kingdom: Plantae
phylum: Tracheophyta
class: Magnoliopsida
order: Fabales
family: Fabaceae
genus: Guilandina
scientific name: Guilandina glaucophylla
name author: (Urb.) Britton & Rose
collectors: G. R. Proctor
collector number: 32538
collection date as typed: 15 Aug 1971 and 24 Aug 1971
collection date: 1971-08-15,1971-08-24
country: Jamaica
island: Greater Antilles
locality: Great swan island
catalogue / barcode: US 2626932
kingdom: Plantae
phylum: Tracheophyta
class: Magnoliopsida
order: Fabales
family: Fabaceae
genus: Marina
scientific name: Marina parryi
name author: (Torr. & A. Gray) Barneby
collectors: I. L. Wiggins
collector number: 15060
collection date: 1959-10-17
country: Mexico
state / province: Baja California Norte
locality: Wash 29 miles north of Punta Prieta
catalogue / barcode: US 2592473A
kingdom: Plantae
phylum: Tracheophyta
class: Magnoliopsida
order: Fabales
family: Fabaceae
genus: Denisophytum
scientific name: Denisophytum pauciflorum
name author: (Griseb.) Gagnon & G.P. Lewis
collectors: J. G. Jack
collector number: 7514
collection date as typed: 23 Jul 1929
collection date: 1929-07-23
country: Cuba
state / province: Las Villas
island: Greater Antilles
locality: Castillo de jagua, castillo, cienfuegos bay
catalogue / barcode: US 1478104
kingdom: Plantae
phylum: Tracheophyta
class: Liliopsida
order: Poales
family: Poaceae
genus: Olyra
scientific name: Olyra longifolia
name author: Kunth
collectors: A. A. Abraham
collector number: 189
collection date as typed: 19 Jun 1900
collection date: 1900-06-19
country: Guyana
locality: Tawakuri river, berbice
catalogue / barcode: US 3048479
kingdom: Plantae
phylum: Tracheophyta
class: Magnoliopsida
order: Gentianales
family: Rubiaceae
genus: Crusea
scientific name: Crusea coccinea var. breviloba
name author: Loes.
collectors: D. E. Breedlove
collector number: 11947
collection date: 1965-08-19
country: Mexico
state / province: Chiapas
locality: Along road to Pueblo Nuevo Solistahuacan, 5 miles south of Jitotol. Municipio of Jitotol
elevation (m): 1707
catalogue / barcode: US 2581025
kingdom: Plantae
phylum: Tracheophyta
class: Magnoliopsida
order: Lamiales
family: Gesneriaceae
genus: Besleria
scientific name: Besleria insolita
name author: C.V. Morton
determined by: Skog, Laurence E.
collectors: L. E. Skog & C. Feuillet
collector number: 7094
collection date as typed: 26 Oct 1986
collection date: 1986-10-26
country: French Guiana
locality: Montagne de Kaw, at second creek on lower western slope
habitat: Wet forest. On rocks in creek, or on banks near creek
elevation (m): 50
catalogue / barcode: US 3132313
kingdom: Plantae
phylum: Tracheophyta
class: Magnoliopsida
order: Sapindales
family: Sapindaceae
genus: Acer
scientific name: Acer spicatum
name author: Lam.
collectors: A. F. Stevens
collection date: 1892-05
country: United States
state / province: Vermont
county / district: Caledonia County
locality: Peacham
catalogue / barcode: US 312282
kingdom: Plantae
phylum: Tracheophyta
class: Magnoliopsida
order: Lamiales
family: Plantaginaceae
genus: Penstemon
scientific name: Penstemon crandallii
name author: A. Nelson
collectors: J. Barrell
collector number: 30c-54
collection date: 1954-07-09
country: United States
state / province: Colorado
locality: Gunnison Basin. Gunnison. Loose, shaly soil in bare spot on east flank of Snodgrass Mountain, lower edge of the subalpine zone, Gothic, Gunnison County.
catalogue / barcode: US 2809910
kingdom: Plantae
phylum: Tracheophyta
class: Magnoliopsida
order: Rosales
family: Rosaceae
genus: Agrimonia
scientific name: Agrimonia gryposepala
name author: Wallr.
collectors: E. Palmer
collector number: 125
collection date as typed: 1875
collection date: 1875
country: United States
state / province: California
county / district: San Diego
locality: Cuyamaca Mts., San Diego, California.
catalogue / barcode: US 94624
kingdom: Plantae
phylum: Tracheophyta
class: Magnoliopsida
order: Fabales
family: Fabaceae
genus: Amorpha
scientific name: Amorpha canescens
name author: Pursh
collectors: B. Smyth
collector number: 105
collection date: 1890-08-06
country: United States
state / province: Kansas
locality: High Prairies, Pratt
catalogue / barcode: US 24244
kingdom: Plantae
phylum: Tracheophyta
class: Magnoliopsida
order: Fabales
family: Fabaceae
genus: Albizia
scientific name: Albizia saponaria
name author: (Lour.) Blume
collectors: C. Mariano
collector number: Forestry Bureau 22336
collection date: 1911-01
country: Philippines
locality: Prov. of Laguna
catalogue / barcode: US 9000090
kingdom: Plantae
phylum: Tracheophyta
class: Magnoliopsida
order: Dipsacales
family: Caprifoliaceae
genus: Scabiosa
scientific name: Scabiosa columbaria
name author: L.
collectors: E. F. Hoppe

════

DOEL: Schrijf de regels van alle records opnieuw uit en vervang daarbij overal "locality" door "location". Laat al het andere ongewijzigd.

RESULTAAT:
kingdom: Plantae
phylum: Tracheophyta
class: Magnoliopsida
order: Fabales
family: Fabaceae
genus: Guilandina
scientific name: Guilandina glaucophylla
name author: (Urb.) Britton & Rose
collectors: G. R. Proctor
collector number: 32538
collection date as typed: 15 Aug 1971 and 24 Aug 1971
collection date: 1971-08-15,1971-08-24
country: Jamaica
island: Greater Antilles
location: Great swan island
catalogue / barcode: US 2626932
kingdom: Plantae
phylum: Tracheophyta
class: Magnoliopsida
order: Fabales
family: Fabaceae
genus: Marina
scientific name: Marina parryi
name author: (Torr. & A. Gray) Barneby
collectors: I. L. Wiggins
collector number: 15060
collection date: 1959-10-17
country: Mexico
state / province: Baja California Norte
location: Wash 29 miles north of Punta Prieta
catalogue / barcode: US 2592473A
kingdom: Plantae
phylum: Tracheophyta
class: Magnoliopsida
order: Fabales
family: Fabaceae
genus: Denisophytum
scientific name: Denisophytum pauciflorum
name author: (Griseb.) Gagnon & G.P. Lewis
collectors: J. G. Jack
collector number: 7514
collection date as typed: 23 Jul 1929
collection date: 1929-07-23
country: Cuba
state / province: Las Villas
island: Greater Antilles
location: Castillo de jagua, castillo, cienfuegos bay
catalogue / barcode: US 1478104
kingdom: Plantae
phylum: Tracheophyta
class: Liliopsida
order: Poales
family: Poaceae
genus: Olyra
scientific name: Olyra longifolia
name author: Kunth
collectors: A. A. Abraham
collector number: 189
collection date as typed: 19 Jun 1900
collection date: 1900-06-19
country: Guyana
location: Tawakuri river, berbice
catalogue / barcode: US 3048479
kingdom: Plantae
phylum: Tracheophyta
class: Magnoliopsida
order: Gentianales
family: Rubiaceae
genus: Crusea
scientific name: Crusea coccinea var. breviloba
name author: Loes.
collectors: D. E. Breedlove
collector number: 11947
collection date: 1965-08-19
country: Mexico
state / province: Chiapas
location: Along road to Pueblo Nuevo Solistahuacan, 5 miles south of Jitotol. Municipio of Jitotol
elevation (m): 1707
catalogue / barcode: US 2581025
kingdom: Plantae
phylum: Tracheophyta
class: Magnoliopsida
order: Lamiales
family: Gesneriaceae
genus: Besleria
scientific name: Besleria insolita
name author: C.V. Morton
determined by: Skog, Laurence E.
collectors: L. E. Skog & C. Feuillet
collector number: 7094
collection date as typed: 26 Oct 1986
collection date: 1986-10-26
country: French Guiana
location: Montagne de Kaw, at second creek on lower western slope
habitat: Wet forest. On rocks in creek, or on banks near creek
elevation (m): 50
catalogue / barcode: US 3132313
kingdom: Plantae
phylum: Tracheophyta
class: Magnoliopsida
order: Sapindales
family: Sapindaceae
genus: Acer
scientific name: Acer spicatum
name author: Lam.
collectors: A. F. Stevens
collection date: 1892-05
country: United States
state / province: Vermont
county / district: Caledonia County
location: Peacham
catalogue / barcode: US 312282
kingdom: Plantae
phylum: Tracheophyta
class: Magnoliopsida
order: Lamiales
family: Plantaginaceae
genus: Penstemon
scientific name: Penstemon crandallii
name author: A. Nelson
collectors: J. Barrell
collector number: 30c-54
collection date: 1954-07-09
country: United States
state / province: Colorado
location: Gunnison Basin. Gunnison. Loose, shaly soil in bare spot on east flank of Snodgrass Mountain, lower edge of the subalpine zone, Gothic, Gunnison County.
catalogue / barcode: US 2809910
kingdom: Plantae
phylum: Tracheophyta
class: Magnoliopsida
order: Rosales
family: Rosaceae
genus: Agrimonia
scientific name: Agrimonia gryposepala
name author: Wallr.
collectors: E. Palmer
collector number: 125
collection date as typed: 1875
collection date: 1875
country: United States
state / province: California
county / district: San Diego
location: Cuyamaca Mts., San Diego, California.
catalogue / barcode: US 94624
kingdom: Plantae
phylum: Tracheophyta
class: Magnoliopsida
order: Fabales
family: Fabaceae
genus: Amorpha
scientific name: Amorpha canescens
name author: Pursh
collectors: B. Smyth
collector number: 105
collection date: 1890-08-06
country: United States
state / province: Kansas
location: High Prairies, Pratt
catalogue / barcode: US 24244
kingdom: Plantae
phylum: Tracheophyta
class: Magnoliopsida
order: Fabales
family: Fabaceae
genus: Albizia
scientific name: Albizia saponaria
name author: (Lour.) Blume
collectors: C. Mariano
collector number: Forestry Bureau 22336
collection date: 1911-01
country: Philippines
location: Prov. of Laguna
catalogue / barcode: US 9000090
kingdom: Plantae
phylum: Tracheophyta
class: Magnoliopsida
order: Dipsacales
family: Caprifoliaceae
genus: Scabiosa
scientific name: Scabiosa columbaria
name author: L.
collectors: E. F. Hoppe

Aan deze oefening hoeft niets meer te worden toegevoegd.